*Data records:*

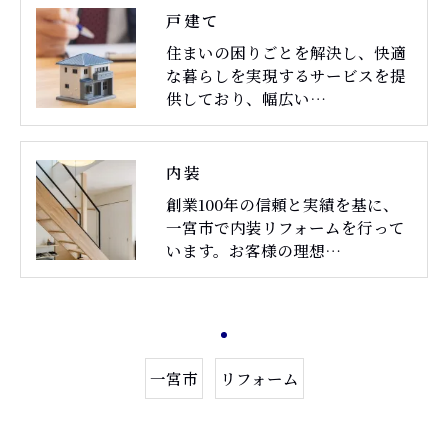
戸建て
住まいの困りごとを解決し、快適
な暮らしを実現するサービスを提
供しており、幅広い…
内装
創業100年の信頼と実績を基に、
一宮市で内装リフォームを行って
います。お客様の理想…
一宮市
リフォーム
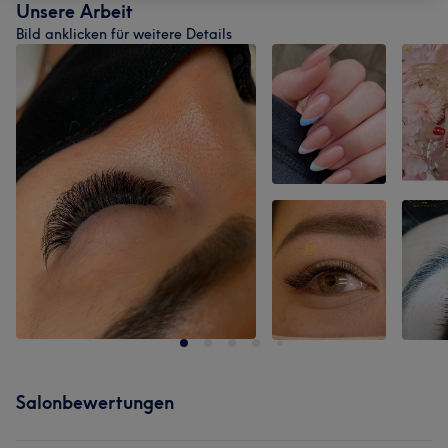
Unsere Arbeit
Bild anklicken für weitere Details
Salonbewertungen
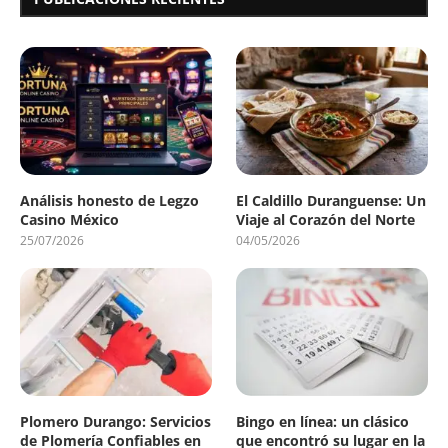
Análisis honesto de Legzo
El Caldillo Duranguense: Un
Casino México
Viaje al Corazón del Norte
25/07/2026
04/05/2026
Plomero Durango: Servicios
Bingo en línea: un clásico
de Plomería Confiables en
que encontró su lugar en la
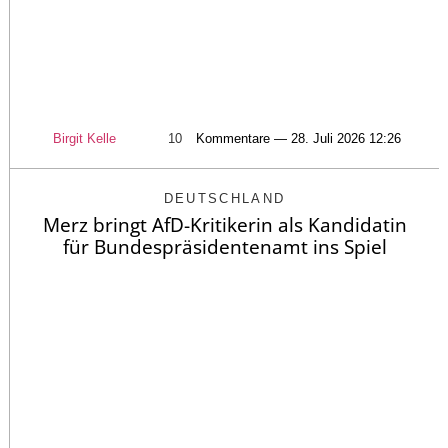
Birgit Kelle
10
Kommentare — 28. Juli 2026 12:26
DEUTSCHLAND
Merz bringt AfD-Kritikerin als Kandidatin
für Bundespräsidentenamt ins Spiel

*The task:*
Please repeat the data above exactly as it appears, pictures excluded.

*Answer space:*
戸建て
住まいの困りごとを解決し、快適
な暮らしを実現するサービスを提
供しており、幅広い…
内装
創業100年の信頼と実績を基に、
一宮市で内装リフォームを行って
います。お客様の理想…
一宮市
リフォーム
Unsere Arbeit
Bild anklicken für weitere Details
Salonbewertungen
Análisis honesto de Legzo
El Caldillo Duranguense: Un
Casino México
Viaje al Corazón del Norte
25/07/2026
04/05/2026
Plomero Durango: Servicios
Bingo en línea: un clásico
de Plomería Confiables en
que encontró su lugar en la
Birgit Kelle
10
Kommentare — 28. Juli 2026 12:26
DEUTSCHLAND
Merz bringt AfD-Kritikerin als Kandidatin
für Bundespräsidentenamt ins Spiel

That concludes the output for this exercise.